EXERCISE AIM: Which lines of the data contain the string "time"? Show each of them.

[[ THE RECORDS open ]]

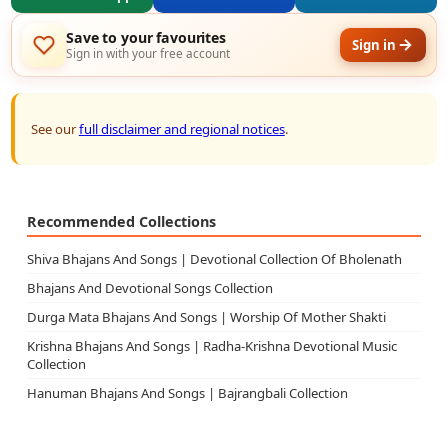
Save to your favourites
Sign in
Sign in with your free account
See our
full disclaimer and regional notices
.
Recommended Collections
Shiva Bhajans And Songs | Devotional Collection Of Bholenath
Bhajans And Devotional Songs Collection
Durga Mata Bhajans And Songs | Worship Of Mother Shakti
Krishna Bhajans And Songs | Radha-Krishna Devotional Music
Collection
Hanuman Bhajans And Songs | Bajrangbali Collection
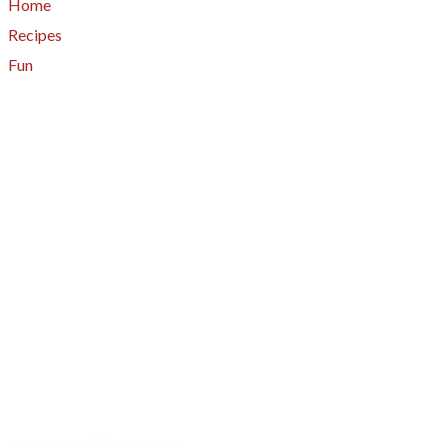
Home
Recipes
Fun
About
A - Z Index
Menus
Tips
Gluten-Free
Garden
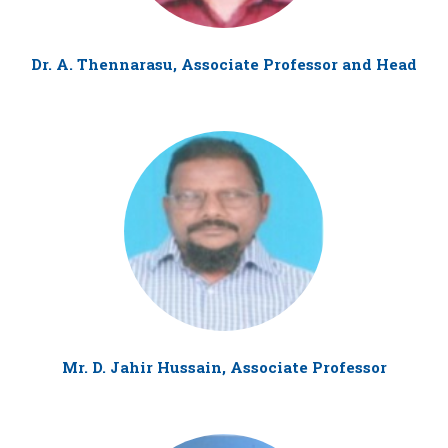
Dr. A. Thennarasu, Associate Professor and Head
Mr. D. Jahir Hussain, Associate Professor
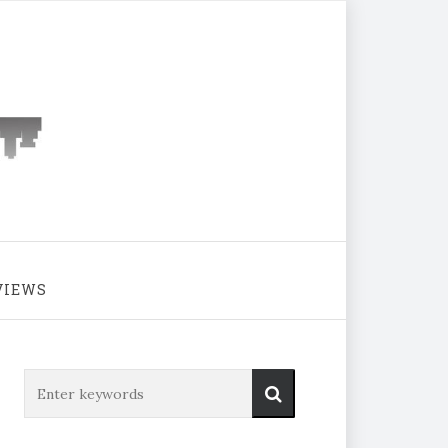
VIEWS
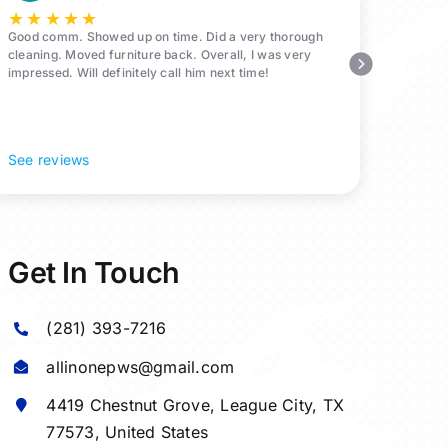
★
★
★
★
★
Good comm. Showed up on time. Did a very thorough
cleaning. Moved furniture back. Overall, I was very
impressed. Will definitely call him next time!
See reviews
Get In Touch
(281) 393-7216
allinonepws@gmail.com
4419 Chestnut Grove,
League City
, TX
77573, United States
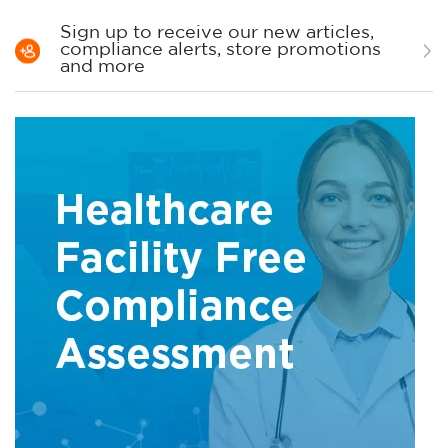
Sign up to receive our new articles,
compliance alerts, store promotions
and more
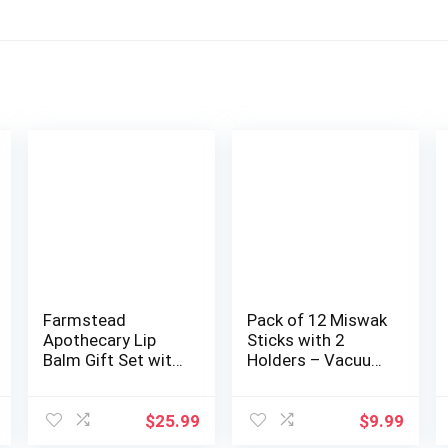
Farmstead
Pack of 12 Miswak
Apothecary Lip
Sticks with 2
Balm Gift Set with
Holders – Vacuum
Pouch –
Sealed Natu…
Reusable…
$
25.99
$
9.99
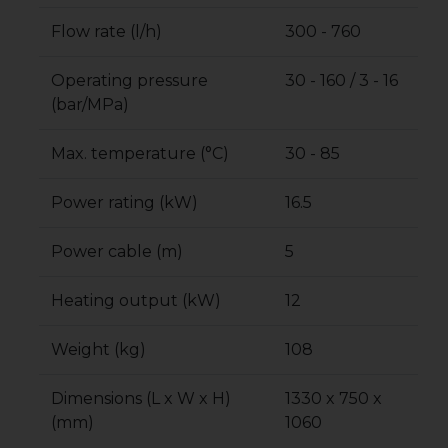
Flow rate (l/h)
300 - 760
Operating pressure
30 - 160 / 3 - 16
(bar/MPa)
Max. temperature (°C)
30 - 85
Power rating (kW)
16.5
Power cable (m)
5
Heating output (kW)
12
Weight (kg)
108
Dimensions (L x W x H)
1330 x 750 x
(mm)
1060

[[ THE RECORDS closed ]]

OUTPUT OF THE EXERCISE:
Good comm. Showed up on time. Did a very thorough
impressed. Will definitely call him next time!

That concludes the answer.